The two are competing to take on Democratic Rep. Chris Pappas for the seat being vacated by retiring Democratic Sen. Jeanne Shaheen. Pappas issued a simple response to Trump’s endorsement of Sununu: “I’m Chris Pappas, and I approve this message,” he wrote on X. His campaign manager, Rachel Pretti, said in a statement that Trump’s endorsement “confirms” that Sununu “will sell out Granite Staters to advance his political career.”
Trump’s support for Sununu once would have seemed unfathomable. The scion of a moderate New Hampshire Republican dynasty, Sununu served as a national co-chair of former Ohio Gov. John Kasich’s 2016 presidential campaign and joined his family in backing former U.N. Ambassador Nikki Haley for president against Trump in the 2024 GOP primary.
Ahead of New Hampshire’s 2024 presidential primary, Sununu penned an op-ed lambasting Trump as a “loser.” (Trump went on to win by 11 points). And he later derided Trump’s 2020 election conspiracies as “completely inappropriate.”
Republicans initially were bullish about flipping an open seat in purple New Hampshire that’s already changed hands between parties twice this century — Sununu defeated Shaheen to win the seat in 2002, then lost it to her in 2008 — and coalesced quickly behind the moderate Republican as their best option against Pappas. Sununu received instant backing from the GOP’s Senate campaign arm upon his launch last October and has wracked up endorsements from the majority of Republican senators. He’s also won support from Republican leaders in New Hampshire — all of which Trump noted in his Truth Social post Sunday.
Trump also initially supported Sununu’s younger brother, former Gov. Chris Sununu, running for the Senate seat. Chris Sununu, also a vocal Trump critic, declined to launch a bid, prompting GOP interest in his brother.
But some in Trump’s Granite State MAGA base quickly rejected his endorsement of Sununu, calling it a “slap in the face to grassroots supporters” long loyal to the president.

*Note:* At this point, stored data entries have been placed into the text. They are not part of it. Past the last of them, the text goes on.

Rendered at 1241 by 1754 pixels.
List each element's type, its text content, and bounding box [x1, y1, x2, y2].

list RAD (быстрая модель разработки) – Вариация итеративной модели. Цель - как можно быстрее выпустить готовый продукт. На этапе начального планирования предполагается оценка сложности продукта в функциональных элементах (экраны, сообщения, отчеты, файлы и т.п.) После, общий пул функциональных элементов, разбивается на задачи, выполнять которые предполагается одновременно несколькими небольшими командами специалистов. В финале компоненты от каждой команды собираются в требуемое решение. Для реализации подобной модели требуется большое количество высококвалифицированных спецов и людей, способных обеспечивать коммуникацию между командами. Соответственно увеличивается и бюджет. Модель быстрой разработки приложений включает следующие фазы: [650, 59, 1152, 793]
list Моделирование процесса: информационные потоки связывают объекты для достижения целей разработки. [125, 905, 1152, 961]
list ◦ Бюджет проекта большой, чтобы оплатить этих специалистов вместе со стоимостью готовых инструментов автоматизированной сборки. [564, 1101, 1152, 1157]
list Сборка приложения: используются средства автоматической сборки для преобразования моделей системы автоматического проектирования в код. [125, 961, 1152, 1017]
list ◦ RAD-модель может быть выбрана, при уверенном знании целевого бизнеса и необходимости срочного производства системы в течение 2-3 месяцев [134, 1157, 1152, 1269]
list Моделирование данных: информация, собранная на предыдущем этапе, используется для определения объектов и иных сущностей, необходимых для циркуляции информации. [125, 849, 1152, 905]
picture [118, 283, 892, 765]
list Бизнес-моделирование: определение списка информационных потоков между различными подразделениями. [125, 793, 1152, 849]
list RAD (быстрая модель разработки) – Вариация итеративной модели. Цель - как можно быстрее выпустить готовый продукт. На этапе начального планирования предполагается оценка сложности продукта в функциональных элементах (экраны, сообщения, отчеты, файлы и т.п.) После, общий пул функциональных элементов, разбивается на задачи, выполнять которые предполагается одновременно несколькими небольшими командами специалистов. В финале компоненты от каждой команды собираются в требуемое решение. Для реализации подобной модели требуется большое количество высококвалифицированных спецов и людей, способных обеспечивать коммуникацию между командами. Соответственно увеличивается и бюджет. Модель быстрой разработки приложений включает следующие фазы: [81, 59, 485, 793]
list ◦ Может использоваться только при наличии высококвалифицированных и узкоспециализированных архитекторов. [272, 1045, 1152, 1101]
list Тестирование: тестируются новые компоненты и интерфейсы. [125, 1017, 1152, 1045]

“The Sununu family openly mocked, degraded, and worked against the America First movement, the President himself, and the policies that energized New Hampshire voters,” a group of MAGA activists wrote on X. “We will continue and intensify our campaign opposition to the Sununu operation.”
Sununu holds a wide lead over Brown in polling of the GOP primary. The latest, a University of New Hampshire online survey of likely primary voters from mid-January, showed Sununu up 48 percent to 25 percent with 26 percent of likely voters undecided. But Pappas is ahead of both Republicans in hypothetical general-election matchups, leading Sununu by 5 percentage points and Brown by 10 percentage points in the UNH poll. The survey of 967 likely GOP primary voters had a margin of error of +/-3.2 percent.
Pappas also outraised both Republicans, bringing in $2.3 million last quarter and amassing a $3.2 million war chest heading into the year. Sununu hauled in $1.3 million and had $1.1 million in cash on hand in his primary campaign account while Brown raised $347,000 through his main account and had $907,000 in the bank.